Фрагменты книги. Вступление Игоря Мокина
Опубликовано в журнале Иностранная литература, номер 1, 2009
Перевод Игорь Мокин
С 18 ноября по 15 февраля в Москве проходит выставка величайшего английского художника Джозефа Мэллорда Уильяма Тёрнера (1775 – 1851).
Выставка организована Галереей Тейт (Великобритания), Государственным музеем изобразительных искусств имени А. С. Пушкина, Алишером Усмановым, благотворительной организацией «Искусство и спорт» (Москва) и в сотрудничестве с Британским Советом.
Первая и единственная до настоящего времени выставка работ художника прошла в ГМИИ более 30 лет назад, и с тех пор выросло не одно поколение любителей живописи, которые никогда не видели произведений этого выдающегося мастера-экспериментатора. Настоящая выставка — 40 живописных полотен и более 70 акварелей — будет для ценителей прекрасного великолепным новогодним подарком.
Выставку сопровождает обширная образовательная программа, включающая лекции ведущих британских искусствоведов, специальные экскурсии и встречи с куратором выставки, демонстрацию фильмов о Тёрнере и секретах его искусства (более подробно о программе можно узнать на сайтах www.britishcouncil.ru, www.museum.ru/GMII/, www.metcenat.ru).
Журнал «Иностранная литература» решил внести своей вклад в эту программу и публикует три произведения, посвященные Тёрнеру — эссе Джона Рескина и Джона Апдайка и пьесу-монолог Саши Дагдейл.
Редакция выражает благодарность Британскому совету за помощь в подготовке материалов рубрики.
Джон Рескин
Фрагменты из книги «Современные художники»

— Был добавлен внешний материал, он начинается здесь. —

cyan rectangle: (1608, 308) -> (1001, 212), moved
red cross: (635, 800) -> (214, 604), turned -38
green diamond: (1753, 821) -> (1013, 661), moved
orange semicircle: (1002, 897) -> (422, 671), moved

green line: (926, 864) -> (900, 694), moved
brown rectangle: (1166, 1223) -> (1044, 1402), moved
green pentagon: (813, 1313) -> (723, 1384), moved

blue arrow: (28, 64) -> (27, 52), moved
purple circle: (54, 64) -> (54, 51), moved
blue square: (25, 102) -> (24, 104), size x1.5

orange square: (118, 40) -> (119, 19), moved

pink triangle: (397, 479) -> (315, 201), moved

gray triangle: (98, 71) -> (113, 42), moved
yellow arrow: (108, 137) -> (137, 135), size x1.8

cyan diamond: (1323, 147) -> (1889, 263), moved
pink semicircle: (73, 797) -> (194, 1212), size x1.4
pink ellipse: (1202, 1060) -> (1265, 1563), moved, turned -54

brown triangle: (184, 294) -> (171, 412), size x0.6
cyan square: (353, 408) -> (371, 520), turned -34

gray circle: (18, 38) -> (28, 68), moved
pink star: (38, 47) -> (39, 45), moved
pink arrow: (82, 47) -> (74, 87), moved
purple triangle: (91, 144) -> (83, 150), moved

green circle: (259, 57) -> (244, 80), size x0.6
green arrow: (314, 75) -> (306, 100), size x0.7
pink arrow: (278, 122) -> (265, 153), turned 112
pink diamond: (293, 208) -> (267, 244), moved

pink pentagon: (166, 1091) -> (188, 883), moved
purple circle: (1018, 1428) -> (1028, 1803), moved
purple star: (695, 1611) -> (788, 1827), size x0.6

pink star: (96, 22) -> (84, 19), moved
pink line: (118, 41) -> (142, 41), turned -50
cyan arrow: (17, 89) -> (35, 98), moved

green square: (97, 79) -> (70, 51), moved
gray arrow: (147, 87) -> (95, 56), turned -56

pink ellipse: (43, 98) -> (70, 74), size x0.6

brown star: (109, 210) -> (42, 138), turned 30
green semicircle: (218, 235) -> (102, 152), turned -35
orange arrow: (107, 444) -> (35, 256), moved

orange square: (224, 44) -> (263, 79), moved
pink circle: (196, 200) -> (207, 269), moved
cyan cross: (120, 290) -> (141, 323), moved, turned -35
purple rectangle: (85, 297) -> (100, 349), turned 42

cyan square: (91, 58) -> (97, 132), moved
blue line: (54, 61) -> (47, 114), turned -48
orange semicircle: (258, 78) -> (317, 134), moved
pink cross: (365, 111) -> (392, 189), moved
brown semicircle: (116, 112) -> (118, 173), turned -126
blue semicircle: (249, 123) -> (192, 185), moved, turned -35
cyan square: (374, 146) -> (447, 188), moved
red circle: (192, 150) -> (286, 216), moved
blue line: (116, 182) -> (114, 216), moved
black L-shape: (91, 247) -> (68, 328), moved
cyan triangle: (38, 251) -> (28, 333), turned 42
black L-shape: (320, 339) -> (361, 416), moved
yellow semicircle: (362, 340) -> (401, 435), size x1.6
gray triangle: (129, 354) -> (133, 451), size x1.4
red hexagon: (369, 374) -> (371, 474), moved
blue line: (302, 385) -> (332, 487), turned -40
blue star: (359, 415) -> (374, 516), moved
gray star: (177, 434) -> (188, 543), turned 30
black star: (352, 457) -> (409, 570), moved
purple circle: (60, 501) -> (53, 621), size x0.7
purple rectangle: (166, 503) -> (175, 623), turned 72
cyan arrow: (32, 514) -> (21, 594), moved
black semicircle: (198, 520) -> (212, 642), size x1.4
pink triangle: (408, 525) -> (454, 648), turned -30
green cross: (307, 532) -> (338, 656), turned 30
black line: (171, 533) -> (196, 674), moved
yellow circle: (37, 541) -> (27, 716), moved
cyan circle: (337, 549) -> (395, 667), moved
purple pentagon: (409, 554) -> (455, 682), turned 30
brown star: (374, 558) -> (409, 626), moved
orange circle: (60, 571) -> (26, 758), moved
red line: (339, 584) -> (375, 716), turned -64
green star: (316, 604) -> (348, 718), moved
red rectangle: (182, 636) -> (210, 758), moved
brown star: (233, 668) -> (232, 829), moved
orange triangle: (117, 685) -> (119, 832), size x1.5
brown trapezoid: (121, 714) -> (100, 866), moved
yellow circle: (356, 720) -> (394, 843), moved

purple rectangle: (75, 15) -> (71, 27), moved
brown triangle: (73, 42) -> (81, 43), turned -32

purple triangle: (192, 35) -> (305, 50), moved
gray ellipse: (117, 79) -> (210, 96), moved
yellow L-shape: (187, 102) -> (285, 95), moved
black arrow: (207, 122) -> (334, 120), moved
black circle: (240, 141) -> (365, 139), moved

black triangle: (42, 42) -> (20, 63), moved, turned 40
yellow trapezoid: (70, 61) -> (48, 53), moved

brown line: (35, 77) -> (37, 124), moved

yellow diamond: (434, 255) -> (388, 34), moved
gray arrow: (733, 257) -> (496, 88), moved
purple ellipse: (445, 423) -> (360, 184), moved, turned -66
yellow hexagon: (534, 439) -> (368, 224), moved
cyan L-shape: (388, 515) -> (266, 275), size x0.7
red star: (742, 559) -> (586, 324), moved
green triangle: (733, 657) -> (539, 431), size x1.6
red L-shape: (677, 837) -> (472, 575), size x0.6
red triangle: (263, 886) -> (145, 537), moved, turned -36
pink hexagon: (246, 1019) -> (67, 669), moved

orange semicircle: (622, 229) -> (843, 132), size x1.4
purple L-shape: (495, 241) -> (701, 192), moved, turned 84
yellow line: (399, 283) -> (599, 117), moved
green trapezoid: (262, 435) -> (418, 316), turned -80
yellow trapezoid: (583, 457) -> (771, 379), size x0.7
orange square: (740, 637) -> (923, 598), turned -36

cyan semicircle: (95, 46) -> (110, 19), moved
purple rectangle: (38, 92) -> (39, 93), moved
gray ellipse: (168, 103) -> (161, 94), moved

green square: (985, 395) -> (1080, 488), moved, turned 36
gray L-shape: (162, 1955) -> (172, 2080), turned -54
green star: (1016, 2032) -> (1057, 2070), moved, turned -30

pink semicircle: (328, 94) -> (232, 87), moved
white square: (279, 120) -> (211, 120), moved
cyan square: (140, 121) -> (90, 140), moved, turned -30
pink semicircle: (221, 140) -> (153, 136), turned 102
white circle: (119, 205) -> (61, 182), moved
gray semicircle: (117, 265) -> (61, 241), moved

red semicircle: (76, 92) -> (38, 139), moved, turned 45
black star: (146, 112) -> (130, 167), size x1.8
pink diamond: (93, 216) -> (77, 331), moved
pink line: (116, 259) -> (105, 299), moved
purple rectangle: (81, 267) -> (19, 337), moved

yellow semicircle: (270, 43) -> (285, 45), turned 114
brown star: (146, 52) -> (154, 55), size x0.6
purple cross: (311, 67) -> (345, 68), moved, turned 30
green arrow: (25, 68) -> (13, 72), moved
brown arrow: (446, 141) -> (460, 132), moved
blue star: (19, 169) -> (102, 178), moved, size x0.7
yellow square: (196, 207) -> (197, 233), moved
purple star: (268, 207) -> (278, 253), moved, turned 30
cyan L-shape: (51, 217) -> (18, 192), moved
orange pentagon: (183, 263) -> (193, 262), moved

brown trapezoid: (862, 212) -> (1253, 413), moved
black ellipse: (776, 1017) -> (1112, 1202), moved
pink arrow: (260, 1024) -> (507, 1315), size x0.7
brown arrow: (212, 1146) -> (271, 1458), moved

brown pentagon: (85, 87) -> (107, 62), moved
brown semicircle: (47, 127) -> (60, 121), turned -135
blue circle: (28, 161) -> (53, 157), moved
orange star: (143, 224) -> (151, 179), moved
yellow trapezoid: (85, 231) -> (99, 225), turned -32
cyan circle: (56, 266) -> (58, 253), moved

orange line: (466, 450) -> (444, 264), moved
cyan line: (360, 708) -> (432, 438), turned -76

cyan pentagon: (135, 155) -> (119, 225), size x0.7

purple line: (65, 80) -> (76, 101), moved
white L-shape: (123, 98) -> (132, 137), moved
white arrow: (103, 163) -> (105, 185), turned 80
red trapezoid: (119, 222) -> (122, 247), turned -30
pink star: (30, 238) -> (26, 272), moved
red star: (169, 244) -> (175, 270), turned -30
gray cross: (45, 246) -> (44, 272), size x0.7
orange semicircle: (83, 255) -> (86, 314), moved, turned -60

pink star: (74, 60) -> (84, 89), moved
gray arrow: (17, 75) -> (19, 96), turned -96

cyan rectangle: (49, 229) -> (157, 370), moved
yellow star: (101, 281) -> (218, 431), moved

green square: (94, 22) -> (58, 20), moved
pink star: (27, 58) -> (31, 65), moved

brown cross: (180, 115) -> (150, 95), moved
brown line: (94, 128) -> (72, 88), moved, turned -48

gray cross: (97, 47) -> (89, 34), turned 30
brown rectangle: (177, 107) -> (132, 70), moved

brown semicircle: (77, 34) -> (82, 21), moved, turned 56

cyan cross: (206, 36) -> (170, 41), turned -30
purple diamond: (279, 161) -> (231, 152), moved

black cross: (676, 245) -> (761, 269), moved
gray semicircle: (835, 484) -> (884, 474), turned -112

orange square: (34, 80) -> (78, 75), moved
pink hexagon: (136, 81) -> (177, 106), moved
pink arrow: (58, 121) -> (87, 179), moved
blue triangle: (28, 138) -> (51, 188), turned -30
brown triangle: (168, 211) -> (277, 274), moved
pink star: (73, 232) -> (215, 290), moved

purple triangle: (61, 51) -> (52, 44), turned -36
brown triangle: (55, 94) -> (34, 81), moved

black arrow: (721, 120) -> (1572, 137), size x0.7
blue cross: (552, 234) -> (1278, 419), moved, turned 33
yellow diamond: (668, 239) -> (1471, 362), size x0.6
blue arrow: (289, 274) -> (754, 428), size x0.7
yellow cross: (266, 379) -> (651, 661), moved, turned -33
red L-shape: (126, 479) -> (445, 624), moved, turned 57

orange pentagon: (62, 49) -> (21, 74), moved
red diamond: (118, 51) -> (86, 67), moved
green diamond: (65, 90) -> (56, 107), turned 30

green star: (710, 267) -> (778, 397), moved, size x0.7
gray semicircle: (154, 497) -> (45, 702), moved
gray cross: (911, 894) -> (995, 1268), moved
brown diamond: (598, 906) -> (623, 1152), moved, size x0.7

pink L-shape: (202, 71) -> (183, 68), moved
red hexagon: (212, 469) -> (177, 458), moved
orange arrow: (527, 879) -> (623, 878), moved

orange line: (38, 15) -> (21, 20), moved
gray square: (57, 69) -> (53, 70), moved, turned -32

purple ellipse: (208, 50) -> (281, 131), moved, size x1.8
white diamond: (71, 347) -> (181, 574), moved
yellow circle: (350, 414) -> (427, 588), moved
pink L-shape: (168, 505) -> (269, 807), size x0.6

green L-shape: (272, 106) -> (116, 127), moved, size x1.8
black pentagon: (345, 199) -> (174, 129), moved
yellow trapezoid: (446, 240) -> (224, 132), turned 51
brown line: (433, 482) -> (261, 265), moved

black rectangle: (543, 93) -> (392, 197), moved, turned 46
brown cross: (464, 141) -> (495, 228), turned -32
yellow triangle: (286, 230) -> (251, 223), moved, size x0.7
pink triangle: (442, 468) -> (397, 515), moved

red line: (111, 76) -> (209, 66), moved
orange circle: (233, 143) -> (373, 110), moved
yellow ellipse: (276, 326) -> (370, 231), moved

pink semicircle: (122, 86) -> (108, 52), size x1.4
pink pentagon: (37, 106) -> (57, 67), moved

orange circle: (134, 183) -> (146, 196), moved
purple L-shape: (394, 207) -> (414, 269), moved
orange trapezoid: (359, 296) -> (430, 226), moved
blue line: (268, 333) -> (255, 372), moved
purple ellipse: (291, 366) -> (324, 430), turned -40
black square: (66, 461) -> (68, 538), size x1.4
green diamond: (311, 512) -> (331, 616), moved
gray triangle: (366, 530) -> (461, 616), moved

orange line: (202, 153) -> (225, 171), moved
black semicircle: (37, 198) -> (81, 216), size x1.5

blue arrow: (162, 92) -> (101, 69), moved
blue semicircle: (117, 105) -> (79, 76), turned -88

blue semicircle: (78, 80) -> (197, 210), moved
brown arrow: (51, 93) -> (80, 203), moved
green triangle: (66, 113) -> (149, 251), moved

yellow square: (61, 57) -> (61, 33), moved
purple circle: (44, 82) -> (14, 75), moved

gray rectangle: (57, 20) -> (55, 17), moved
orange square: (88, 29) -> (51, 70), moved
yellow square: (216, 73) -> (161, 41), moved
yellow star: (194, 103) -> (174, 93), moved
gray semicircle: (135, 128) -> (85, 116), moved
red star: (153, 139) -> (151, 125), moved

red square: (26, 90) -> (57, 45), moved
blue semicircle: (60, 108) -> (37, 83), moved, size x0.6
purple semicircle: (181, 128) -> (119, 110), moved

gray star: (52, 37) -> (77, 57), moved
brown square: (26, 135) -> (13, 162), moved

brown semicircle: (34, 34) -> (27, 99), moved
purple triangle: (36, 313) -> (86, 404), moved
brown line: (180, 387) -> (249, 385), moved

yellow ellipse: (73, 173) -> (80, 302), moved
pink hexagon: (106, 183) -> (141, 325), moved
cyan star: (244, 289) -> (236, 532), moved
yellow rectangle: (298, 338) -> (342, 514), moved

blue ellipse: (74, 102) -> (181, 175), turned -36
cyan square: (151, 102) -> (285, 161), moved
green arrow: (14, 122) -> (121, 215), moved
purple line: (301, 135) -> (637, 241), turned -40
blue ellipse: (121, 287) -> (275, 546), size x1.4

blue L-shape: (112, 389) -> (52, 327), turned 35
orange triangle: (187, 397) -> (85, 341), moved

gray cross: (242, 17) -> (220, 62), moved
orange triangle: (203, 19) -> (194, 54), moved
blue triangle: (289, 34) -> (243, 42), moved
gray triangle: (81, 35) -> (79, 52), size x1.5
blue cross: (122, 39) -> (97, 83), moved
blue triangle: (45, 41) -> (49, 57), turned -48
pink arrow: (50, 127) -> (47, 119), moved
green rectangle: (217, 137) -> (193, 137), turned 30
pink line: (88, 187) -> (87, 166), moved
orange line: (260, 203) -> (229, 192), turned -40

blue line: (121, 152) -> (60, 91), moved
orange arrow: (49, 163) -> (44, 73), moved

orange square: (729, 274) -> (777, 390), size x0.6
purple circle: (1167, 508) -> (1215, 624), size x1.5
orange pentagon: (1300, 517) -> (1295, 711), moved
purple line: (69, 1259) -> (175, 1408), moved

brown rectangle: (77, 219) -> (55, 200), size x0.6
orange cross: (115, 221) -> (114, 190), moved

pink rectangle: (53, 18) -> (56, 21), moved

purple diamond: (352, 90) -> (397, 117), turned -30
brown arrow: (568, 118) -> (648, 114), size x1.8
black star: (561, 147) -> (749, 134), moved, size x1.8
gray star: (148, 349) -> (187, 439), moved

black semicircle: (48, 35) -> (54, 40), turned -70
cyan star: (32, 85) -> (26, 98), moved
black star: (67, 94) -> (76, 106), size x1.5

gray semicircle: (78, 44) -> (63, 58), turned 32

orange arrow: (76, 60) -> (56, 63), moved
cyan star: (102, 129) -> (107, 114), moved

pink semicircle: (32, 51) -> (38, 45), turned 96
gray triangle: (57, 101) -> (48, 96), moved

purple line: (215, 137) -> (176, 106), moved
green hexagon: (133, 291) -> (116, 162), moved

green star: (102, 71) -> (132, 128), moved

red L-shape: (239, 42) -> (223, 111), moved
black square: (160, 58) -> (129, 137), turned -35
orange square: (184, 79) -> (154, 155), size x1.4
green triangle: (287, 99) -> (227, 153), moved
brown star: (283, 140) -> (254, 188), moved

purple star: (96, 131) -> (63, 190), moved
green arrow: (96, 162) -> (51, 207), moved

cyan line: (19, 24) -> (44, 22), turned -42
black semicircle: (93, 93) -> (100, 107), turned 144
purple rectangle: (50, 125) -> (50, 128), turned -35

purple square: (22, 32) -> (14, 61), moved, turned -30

Перевод с английского Игоря Мокина[1]
От переводчика
Фундаментальный труд английского искусствоведа и философа Джона Рескина (1819-1900) «Современные художники» был задуман как небольшая работа в защиту творческих принципов Тëрнера. Однако со временем она превратилась в огромный текст, который Рескин публиковал частями с 1843-го по 1860 год.
В предлагаемых вниманию читателей фрагментах Рескин описывает становление Тëрнера как художника и отмечает его несхожесть с мастерами прошлого, особенно с живописцами Ренессанса (в качестве примера он приводит Джорджоне). Для Рескина важно, чтобы у художника имелись убеждения и принципы, даже если они идут вразрез с общепринятыми канонами, что он здесь и обосновывает.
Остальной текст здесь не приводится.